Now, I know what some of you are thinking...what’s so glorious about gathering up sticks, raking up leaves, cutting the grass and gathering three months worth of Lucy’s bowel movements out of the backyard?? I’m glad you asked that question...

During the winter months, the elements conspire to reduce me to the confines of the metaphoric four walls of my palatial estate. It’s not that I never venture into the yard in the winter, it’s more like when I do it’s to either shovel snow or stand like a statue in the foul weather begging Lucy to proceed with her business sometime this century....

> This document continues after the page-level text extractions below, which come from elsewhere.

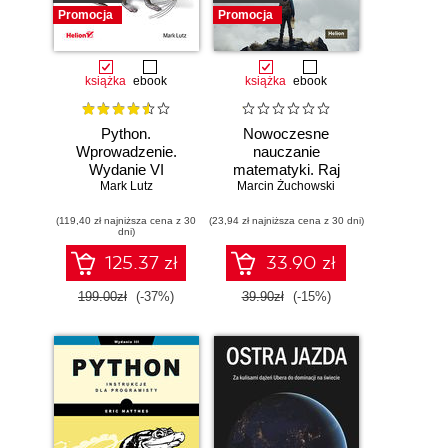
Promocja
Promocja
książka
ebook
książka
ebook
Python.
Nowoczesne
Wprowadzenie.
nauczanie
Wydanie VI
matematyki. Raj
Mark Lutz
Marcin Żuchowski
Cantora bez
kalkulatora?
(119,40 zł najniższa cena z 30
(23,94 zł najniższa cena z 30 dni)
dni)
125.37 zł
33.90 zł
199.00zł
(-37%)
39.90zł
(-15%)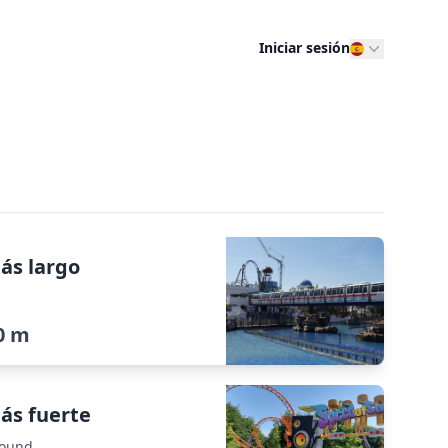
Iniciar sesión
ás largo
0 m
ás fuerte
Sound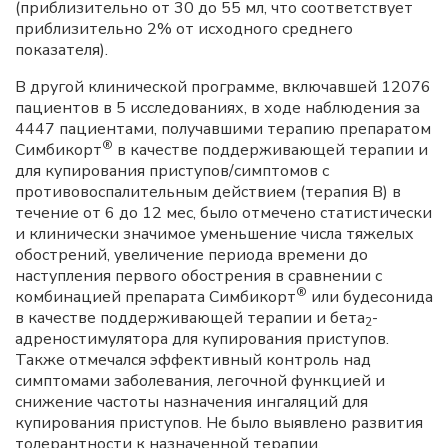
(приблизительно от 30 до 55 мл, что соответствует
приблизительно 2% от исходного среднего
показателя).
В другой клинической программе, включавшей 12076
пациентов в 5 исследованиях, в ходе наблюдения за
4447 пациентами, получавшими терапию препаратом
®
Симбикорт
в качестве поддерживающей терапии и
для купирования приступов/симптомов с
противовоспалительным действием (терапия В) в
течение от 6 до 12 мес, было отмечено статистически
и клинически значимое уменьшение числа тяжелых
обострений, увеличение периода времени до
наступления первого обострения в сравнении с
®
комбинацией препарата Симбикорт
или будесонида
в качестве поддерживающей терапии и бета
-
2
адреностимулятора для купирования приступов.
Также отмечался эффективный контроль над
симптомами заболевания, легочной функцией и
снижение частоты назначения ингаляций для
купирования приступов. Не было выявлено развития
толерантности к назначенной терапии.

Me: Alright Lucy, you’ve gone over that particular piece of ground long enough to determine if it is a suitable place to relieve yourself..get on with it!!

Lucy:  sniff sniff sniff

Me: No, seriously...that was the same spot you used yesterday..what’s changed??

Lucy: sniff sniff...waggle...sniff sniff

Me: For heavens sake, It’s freezing, raining, snowing out here!!

But, yesterday I finally was able to reclaim the entirety of my yard. By the time I was through, the place looked great. Then Pam and I went shopping for a new umbrella for the table on the deck, then Pam broke out the bleach to rinse the mold and mildew off the outdoor seat cushions.

When it was time for dinner, Pam decided to go all-in on our Irish heritage by fixing corn beef, cabbage and Irish soda bread...






When doing my Google search on the origins of my last name, no matter what spelling or derivative of the name I used..Dunnevant, Dunnavant, Donovan...I came up with the same thing...100% Irish, largely from the counties of Kilkenny, and Limerick and the meaning of the name in the original Gaelic is translated as black, brown, or chieftain. So, apparently my family is descended from an ancient tribe of, little known and mostly forgotten by history, tribe of black Irishmen!